● **Input material**:
--------------------
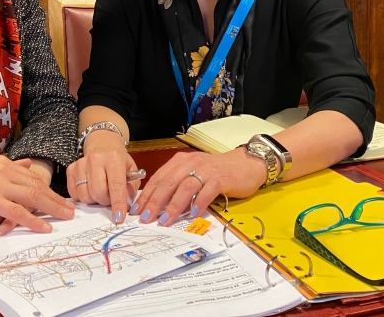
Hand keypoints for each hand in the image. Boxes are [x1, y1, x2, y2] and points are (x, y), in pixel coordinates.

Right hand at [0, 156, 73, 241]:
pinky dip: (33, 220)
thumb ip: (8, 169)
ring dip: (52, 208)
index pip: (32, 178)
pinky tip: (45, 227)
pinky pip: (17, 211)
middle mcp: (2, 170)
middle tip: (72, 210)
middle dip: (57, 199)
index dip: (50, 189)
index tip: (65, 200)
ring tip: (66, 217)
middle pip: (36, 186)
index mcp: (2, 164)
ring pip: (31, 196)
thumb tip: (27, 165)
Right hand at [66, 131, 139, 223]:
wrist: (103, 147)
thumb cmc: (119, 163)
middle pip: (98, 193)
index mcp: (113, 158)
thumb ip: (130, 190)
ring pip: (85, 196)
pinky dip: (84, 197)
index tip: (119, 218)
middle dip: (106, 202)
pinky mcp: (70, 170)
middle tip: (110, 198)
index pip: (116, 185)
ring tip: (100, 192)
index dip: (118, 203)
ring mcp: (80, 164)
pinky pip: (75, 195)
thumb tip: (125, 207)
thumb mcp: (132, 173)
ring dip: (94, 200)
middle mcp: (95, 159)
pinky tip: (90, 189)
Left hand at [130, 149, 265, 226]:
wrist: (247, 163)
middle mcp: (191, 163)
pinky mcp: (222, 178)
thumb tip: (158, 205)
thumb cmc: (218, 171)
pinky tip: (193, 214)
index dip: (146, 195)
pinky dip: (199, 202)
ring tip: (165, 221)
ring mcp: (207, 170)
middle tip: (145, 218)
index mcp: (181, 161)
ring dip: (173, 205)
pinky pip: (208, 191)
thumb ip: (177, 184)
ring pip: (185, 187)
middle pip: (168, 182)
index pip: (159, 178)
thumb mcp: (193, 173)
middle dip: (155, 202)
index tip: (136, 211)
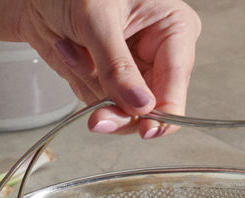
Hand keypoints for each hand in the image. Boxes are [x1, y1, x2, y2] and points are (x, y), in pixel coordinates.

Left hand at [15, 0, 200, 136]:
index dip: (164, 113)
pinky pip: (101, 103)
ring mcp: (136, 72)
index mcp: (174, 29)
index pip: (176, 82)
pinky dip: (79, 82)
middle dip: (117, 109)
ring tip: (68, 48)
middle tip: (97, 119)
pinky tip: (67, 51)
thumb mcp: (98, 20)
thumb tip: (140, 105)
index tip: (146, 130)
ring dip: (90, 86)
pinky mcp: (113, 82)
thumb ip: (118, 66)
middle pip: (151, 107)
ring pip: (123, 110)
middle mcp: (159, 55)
--------------------
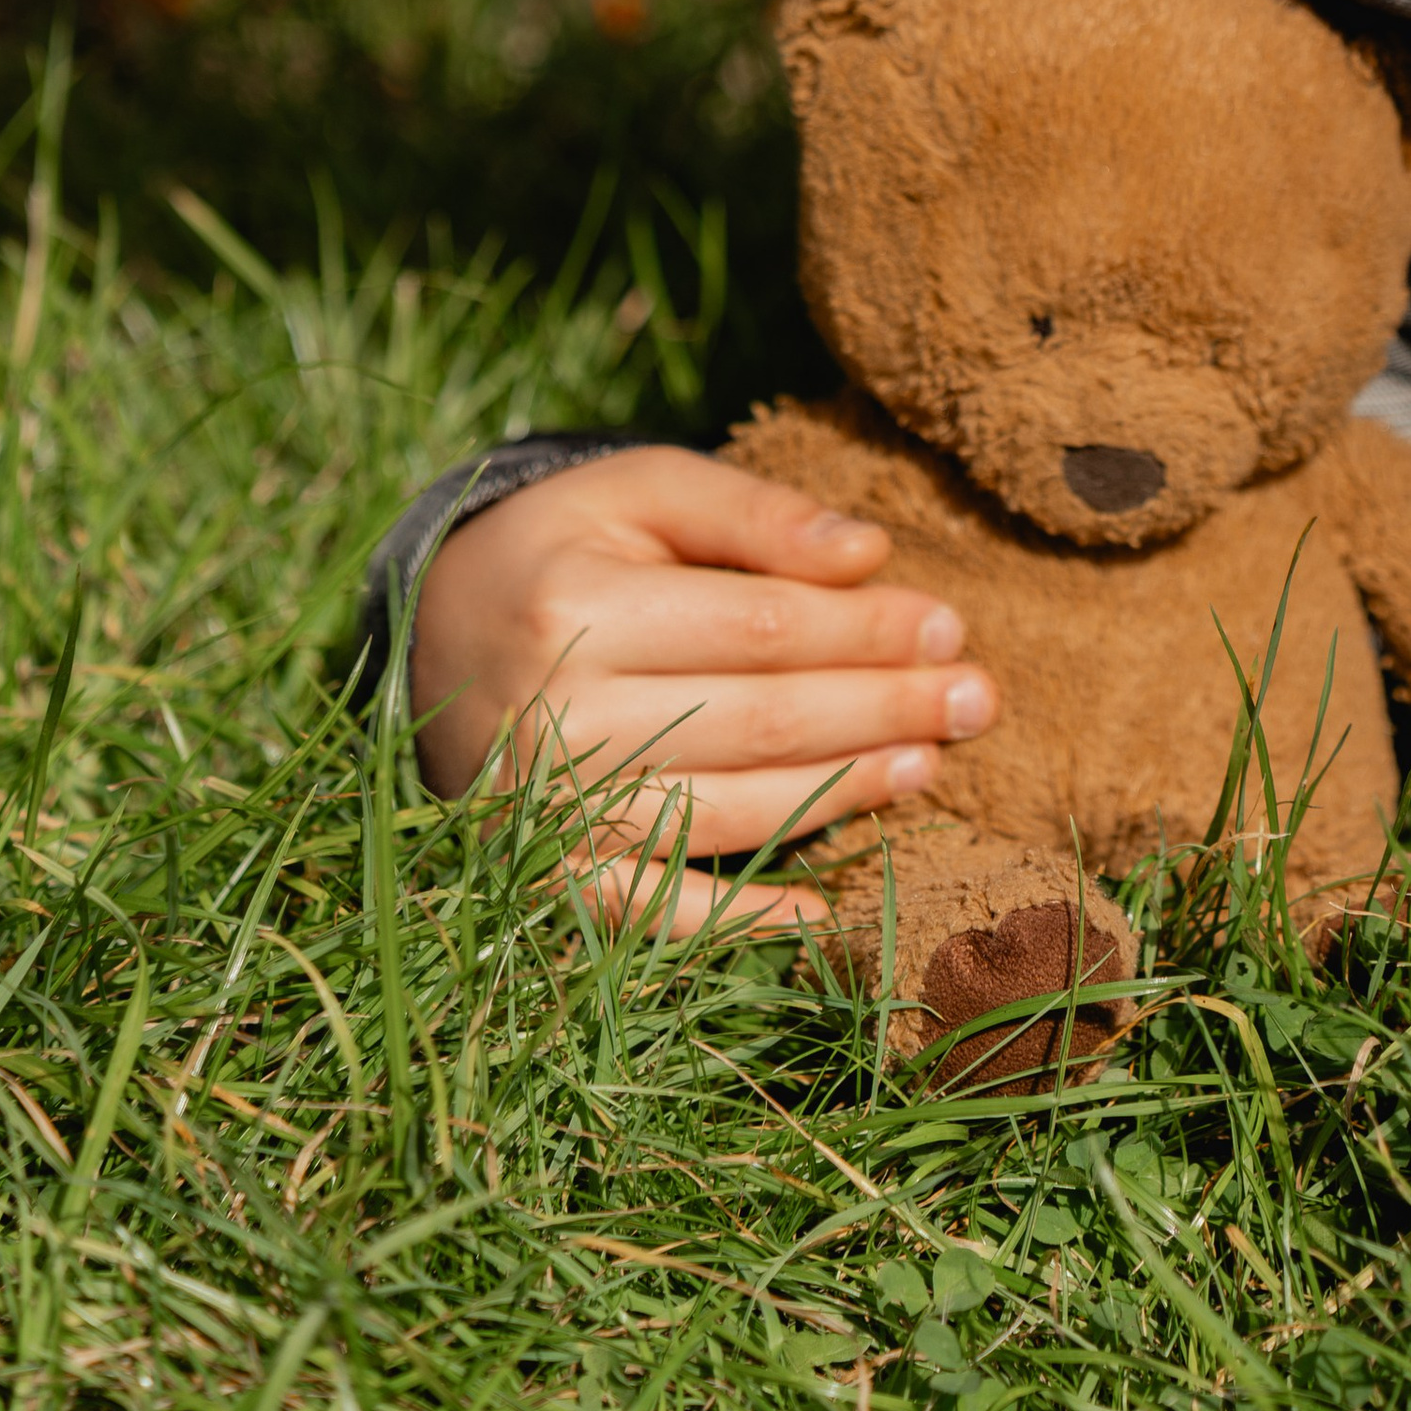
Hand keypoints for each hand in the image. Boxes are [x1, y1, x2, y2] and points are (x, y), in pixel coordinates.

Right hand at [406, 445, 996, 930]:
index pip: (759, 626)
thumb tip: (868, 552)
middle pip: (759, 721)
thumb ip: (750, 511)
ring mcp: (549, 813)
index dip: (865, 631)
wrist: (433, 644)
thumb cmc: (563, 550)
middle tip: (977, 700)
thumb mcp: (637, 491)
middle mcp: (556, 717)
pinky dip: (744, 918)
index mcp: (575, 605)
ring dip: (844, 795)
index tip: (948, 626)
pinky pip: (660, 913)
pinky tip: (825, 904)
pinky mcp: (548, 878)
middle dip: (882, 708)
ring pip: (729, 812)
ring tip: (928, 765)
--------------------
● **Exercise prompt**:
Set down precisely the lines above between the line holding "index dip: (164, 113)" and the line holding "middle mcp: (159, 55)", inclusive, and nothing beyond them.

● **Written response**:
index dip: (164, 113)
pinky pip: (101, 103)
ring mcp: (136, 72)
index mcp: (174, 29)
index pip: (176, 82)
pinky dip: (79, 82)
middle dip: (117, 109)
ring tip: (68, 48)
middle tip: (97, 119)
pinky tip: (67, 51)
thumb mcp: (98, 20)
thumb tip: (140, 105)
index tip: (146, 130)
ring dip: (90, 86)
pinky mcp: (113, 82)
thumb ip: (118, 66)
middle pip: (151, 107)
ring pip: (123, 110)
middle mcp: (159, 55)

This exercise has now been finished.